I was alone in a foreign country. Untethered. There were no witnesses from my life to stop me from shaping this experience into the one I wanted: an adventure, the discovery that I was tougher and braver than I thought I was, the feeling of pure ecstasy usually reserved for religious fanatics and drug addicts.

But that story wouldn’t be true, or at least it wouldn’t be the whole truth. I did find the feeling I was looking for, and I did discover I was tougher and braver than I thought I was, but I also discovered a flexibility of dignity, a willingness to comply with those looking to treat me as other and lesser.

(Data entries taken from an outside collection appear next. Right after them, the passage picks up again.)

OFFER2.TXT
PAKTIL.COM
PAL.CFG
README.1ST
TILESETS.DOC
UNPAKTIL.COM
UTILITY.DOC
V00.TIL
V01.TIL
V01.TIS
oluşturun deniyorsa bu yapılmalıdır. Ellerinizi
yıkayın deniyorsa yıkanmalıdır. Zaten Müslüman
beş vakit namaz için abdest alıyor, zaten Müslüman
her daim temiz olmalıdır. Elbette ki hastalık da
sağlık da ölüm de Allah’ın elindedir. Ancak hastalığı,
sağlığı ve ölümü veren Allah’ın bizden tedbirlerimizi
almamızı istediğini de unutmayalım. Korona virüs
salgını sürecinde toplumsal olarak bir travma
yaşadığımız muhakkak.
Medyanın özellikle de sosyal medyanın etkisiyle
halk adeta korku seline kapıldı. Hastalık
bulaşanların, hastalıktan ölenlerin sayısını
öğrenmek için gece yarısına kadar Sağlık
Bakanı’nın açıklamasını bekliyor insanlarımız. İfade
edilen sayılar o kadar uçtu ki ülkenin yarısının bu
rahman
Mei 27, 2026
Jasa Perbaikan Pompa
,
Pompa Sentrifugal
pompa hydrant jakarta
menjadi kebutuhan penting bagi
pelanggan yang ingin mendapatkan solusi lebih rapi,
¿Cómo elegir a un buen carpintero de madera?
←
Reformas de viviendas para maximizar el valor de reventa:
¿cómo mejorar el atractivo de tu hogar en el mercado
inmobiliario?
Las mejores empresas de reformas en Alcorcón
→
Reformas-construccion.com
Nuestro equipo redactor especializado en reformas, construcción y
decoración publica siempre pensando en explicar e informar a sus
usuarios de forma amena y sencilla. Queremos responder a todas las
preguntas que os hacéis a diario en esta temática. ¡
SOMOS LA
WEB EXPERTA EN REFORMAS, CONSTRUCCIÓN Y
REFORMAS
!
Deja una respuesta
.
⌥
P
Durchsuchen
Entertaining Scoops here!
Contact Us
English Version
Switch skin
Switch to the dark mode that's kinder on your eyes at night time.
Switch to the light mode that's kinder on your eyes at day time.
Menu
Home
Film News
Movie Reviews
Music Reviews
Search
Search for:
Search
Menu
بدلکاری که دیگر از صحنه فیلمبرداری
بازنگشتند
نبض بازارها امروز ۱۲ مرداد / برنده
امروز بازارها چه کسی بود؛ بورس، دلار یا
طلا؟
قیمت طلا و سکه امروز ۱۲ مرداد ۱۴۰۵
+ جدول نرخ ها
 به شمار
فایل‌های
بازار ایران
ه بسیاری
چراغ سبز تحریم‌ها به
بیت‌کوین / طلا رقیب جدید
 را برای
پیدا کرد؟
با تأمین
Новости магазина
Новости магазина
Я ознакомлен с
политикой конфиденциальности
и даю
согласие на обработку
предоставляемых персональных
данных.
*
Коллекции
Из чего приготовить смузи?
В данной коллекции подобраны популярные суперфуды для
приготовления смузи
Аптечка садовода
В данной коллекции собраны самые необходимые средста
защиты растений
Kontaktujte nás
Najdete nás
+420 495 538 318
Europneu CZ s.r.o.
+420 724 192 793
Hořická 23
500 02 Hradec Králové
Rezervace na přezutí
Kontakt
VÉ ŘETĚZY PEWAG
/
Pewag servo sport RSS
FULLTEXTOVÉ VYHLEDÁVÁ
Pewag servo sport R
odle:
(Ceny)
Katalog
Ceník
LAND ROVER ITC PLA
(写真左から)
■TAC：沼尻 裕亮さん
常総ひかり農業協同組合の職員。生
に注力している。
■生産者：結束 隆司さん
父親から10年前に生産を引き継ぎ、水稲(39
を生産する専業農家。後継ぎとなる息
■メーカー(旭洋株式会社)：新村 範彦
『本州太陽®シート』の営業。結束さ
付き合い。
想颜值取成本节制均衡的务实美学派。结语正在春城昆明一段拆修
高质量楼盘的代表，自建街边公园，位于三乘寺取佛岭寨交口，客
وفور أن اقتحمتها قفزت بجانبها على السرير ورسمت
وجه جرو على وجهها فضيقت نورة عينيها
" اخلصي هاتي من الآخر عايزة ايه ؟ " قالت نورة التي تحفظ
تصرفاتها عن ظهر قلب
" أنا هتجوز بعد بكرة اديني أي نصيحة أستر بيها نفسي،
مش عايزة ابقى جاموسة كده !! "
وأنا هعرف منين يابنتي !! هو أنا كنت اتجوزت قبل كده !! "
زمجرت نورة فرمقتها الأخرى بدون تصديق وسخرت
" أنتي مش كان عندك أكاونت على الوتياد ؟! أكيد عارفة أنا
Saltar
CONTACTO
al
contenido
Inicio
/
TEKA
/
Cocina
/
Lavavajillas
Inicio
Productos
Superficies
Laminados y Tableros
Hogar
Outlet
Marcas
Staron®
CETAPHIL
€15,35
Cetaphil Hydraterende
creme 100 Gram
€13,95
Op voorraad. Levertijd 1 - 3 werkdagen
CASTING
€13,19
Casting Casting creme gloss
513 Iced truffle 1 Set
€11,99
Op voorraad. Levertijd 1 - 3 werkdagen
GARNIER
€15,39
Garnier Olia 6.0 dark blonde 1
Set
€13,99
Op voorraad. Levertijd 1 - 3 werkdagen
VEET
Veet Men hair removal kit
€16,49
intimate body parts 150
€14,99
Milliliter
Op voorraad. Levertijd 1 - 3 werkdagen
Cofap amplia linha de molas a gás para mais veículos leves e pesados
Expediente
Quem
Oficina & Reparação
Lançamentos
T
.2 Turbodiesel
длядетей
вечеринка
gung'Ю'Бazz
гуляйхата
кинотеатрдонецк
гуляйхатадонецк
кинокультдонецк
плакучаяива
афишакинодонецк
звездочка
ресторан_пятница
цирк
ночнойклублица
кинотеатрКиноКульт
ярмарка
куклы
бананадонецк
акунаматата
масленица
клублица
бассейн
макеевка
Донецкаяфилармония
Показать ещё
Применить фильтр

Last summer, I would have vehemently denied that I was travelling for any other reason than to gather interesting stories. I hated (and still hate) the idea of ‘finding yourself’ abroad. What does that even mean? The phrase conjures up an image of privileged millennials prancing around developing nations, taking selfies with orphans and whining about spotty cell reception then coming home to spout platitudes about living simply for the next six months until they forget about the entire affair. But when plucked so abruptly from my everyday life and plopped down in a sea of strangers speaking strange languages, I inevitably started to think about what exactly I was trying to do, how I fit into the world, and who I was. And I didn’t like everything I found.

* * *

Ella Alexander is a student and writer living in New York.